Le rockeur Bobby Gillespie, fils d'un leader syndical écossais, reste toujours effaré par le «chaos» et «le manque de solidarité» qu'il perçoit dans le monde mais continue, avec son groupe Primal Scream, de faire danser son désespoir sur d'entraînantes rythmiques rock et électro.

«C'est une question de tension. Nous apprécions cette tension entre une musique délirante et des paroles sombres. Comme le chantait Smokey Robinson (chanteur du groupe The Miracles dans les années 1960, ndlr), je vais aller danser pour éviter de pleurer...», explique à l'AFP avec son accent écossais le longiligne chanteur à la chevelure mi-longue, leader des Primal Scream depuis 30 ans.

Dans l'excellent onzième album, Chaosmosis, qui paraît vendredi, les fans du groupe retrouveront cet univers hybride électro-rock peuplé de guitares, de synthés et de rythmiques électro, où un entêtant refrain quasi-dance (100% or Nothing) et un synthé sorti tout droit des années 80 (Carnival of Fools) peuvent côtoyer une jolie ballade troussée à la guitare et aux cordes (Private Wars).

Dès son titre, explique le torturé Bobby Gillespie, cet album traduit le «chaos» du monde moderne où «nous sommes constamment bombardés d'images, de publicités, de propagande». «Cet album s'intéresse en grande partie à l'impossibilité de communiquer et à la difficulté de nouer des relations stables entre individus...»

«La seule chose que le monde capitaliste nous demande, c'est d'être un agent de production, travaillant pour soi. Cette société fracturée empoisonne les relations humaines, et c'est ce que je questionne dans mes chansons», explique le chanteur de 53 ans, qui n'avait pas hésité à se dire publiquement «très heureux» après la mort de Margaret Thatcher en 2013.

Toujours «underground»

Le très rock morceau Golden Rope reflète son engagement politique permanent: «Le capital nous a colonisés, il nous dirige et nous divise, laisse planer une violence profondément en nous».

Mais des questionnements plus personnels nourrissent aussi les textes du rockeur écossais, comme sur le single Where the Light Gets In, en duo avec la jeune Américaine Sky Ferreira: «Les amours brisées sont les seules que je connaisse/Difficile de s'en sortir dans ce monde tout seul...»

Avec ce disque, mêlant considérations politiques et intimes avec une furieuse envie de continuer à s'amuser, Primal Scream continue à se positionner à la frontière de plusieurs genres musicaux.

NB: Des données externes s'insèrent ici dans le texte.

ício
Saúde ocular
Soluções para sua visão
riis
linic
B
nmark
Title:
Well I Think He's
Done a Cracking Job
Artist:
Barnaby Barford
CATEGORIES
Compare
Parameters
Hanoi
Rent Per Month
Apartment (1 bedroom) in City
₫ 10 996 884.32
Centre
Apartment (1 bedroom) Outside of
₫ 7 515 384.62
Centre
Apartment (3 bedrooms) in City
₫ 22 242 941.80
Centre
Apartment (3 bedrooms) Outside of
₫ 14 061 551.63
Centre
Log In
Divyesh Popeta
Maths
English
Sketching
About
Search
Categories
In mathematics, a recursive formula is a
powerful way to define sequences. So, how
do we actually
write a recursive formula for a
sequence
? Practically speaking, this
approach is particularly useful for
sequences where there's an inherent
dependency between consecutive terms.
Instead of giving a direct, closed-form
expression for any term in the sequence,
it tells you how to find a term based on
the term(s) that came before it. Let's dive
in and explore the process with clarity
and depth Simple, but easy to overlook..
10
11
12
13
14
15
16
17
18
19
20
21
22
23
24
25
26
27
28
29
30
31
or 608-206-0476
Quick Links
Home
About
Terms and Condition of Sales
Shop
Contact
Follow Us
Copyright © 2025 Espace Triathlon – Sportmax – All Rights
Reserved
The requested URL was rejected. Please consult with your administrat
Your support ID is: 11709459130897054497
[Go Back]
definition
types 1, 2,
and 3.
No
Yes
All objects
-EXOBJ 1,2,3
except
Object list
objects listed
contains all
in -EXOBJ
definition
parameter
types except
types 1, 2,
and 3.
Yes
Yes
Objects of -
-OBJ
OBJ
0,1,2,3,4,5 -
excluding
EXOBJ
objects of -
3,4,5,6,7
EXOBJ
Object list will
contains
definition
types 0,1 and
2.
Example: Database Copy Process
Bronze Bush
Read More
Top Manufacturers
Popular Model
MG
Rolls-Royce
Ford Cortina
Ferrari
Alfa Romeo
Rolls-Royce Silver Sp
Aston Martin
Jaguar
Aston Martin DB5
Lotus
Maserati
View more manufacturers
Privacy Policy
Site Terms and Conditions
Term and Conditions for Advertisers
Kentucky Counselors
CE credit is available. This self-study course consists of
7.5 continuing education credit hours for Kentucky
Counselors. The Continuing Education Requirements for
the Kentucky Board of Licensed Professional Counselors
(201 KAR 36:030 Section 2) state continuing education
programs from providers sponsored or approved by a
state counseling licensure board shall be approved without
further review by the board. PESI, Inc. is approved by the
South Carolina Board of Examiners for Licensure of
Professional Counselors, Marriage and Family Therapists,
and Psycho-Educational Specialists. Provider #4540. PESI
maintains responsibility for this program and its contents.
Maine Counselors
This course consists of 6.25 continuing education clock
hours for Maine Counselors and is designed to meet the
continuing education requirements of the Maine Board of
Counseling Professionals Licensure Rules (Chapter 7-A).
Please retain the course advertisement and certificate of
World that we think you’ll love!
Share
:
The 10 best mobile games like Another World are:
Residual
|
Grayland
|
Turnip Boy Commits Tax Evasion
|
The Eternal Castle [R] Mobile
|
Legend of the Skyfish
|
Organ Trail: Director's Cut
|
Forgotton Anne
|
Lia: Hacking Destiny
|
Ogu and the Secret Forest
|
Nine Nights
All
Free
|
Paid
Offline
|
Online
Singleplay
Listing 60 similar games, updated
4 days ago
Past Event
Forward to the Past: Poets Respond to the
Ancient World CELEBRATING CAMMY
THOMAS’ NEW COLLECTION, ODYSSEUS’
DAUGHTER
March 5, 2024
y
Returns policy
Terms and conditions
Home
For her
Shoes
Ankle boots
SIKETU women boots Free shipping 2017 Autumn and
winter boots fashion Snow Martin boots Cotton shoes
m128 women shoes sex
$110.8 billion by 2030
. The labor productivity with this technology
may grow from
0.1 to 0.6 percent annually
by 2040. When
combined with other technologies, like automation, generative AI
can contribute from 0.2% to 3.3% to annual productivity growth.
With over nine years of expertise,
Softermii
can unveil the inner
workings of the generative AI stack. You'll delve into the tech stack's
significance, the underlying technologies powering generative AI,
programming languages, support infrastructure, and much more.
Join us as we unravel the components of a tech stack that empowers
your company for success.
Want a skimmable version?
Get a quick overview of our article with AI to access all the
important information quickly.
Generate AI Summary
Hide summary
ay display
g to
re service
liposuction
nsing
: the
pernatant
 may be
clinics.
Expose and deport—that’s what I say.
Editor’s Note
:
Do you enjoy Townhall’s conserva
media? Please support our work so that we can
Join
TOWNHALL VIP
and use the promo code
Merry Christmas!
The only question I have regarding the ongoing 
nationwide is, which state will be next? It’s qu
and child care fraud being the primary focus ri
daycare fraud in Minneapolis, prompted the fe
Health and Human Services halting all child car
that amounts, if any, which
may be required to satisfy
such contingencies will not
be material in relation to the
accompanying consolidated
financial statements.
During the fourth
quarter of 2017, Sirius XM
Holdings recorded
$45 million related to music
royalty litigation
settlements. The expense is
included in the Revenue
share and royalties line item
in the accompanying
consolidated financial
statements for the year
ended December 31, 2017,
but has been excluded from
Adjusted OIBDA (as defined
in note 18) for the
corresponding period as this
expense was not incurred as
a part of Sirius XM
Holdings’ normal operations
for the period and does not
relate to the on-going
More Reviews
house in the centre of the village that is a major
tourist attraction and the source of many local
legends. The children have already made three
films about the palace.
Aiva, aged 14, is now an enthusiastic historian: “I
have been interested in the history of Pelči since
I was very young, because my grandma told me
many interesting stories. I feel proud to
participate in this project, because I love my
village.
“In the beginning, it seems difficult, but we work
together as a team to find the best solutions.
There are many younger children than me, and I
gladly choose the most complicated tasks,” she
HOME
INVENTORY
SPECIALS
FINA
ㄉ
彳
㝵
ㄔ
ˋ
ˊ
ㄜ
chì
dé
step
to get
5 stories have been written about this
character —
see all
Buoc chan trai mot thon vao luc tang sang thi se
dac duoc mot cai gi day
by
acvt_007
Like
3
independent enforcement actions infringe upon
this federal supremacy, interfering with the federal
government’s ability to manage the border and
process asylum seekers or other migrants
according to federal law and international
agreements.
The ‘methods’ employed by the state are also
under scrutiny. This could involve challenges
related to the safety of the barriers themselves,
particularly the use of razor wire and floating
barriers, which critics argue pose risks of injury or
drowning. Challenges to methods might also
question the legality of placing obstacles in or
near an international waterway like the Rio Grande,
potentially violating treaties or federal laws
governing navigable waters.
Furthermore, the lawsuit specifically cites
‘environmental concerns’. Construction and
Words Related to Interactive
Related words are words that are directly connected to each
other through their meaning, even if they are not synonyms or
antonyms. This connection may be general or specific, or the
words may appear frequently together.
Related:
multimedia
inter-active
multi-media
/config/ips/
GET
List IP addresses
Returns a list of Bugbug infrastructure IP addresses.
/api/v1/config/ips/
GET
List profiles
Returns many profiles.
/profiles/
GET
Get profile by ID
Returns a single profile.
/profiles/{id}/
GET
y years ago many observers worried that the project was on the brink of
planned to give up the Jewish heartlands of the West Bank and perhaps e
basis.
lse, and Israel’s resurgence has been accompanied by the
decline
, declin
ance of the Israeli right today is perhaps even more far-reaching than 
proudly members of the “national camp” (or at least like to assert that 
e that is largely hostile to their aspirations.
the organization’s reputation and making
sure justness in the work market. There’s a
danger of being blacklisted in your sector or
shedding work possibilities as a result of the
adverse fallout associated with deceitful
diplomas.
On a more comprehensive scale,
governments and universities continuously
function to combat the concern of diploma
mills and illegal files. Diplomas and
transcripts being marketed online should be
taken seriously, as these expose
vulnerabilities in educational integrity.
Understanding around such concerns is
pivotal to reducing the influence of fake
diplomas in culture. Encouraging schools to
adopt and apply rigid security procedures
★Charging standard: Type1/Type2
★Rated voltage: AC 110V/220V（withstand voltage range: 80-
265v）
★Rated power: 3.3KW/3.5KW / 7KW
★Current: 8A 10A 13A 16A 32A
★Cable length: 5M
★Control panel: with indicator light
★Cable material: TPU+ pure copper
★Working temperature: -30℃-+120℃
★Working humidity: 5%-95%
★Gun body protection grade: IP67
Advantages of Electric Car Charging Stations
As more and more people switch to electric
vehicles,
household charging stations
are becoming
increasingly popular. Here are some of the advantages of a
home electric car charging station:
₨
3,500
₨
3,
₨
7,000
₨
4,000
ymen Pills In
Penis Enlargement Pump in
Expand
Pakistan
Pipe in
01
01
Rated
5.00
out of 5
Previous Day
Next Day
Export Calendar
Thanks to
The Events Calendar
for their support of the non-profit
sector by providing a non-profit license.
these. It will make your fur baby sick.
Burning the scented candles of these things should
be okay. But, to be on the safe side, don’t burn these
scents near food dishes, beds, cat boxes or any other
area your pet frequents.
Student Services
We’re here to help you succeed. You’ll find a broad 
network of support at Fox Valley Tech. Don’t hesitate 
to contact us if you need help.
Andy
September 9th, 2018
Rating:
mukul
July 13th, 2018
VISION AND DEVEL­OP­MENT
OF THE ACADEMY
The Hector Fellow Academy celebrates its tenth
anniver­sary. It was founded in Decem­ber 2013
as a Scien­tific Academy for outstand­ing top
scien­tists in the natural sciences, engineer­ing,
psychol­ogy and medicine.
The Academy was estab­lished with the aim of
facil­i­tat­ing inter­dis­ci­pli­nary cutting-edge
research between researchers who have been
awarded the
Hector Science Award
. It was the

Nourri à ses débuts de punk, Bobby Gillespie, ancien batteur du groupe The Jesus and Mary Chain, a rapidement puisé aussi son inspiration dans la scène «acid électro»: «On voyait que c'était la musique la plus joyeuse, la plus sexy, avec le plus d'énergie, c'était le vrai rock'n'roll pour nous, davantage que ce putain de rock universitaire venu des États-Unis», assure-t-il.

Primal Scream, fondé au milieu des années 1980, fut ainsi un des précurseurs du mariage de la pop et de la house avec Screamadelica (1991), considéré par la critique comme un des meilleurs albums de la décennie. Le groupe a aussi fait chanter Kate Moss. De quoi faire de lui une référence de la scène rock britannique même si Bobby Gillespie assure que le groupe reste largement «underground».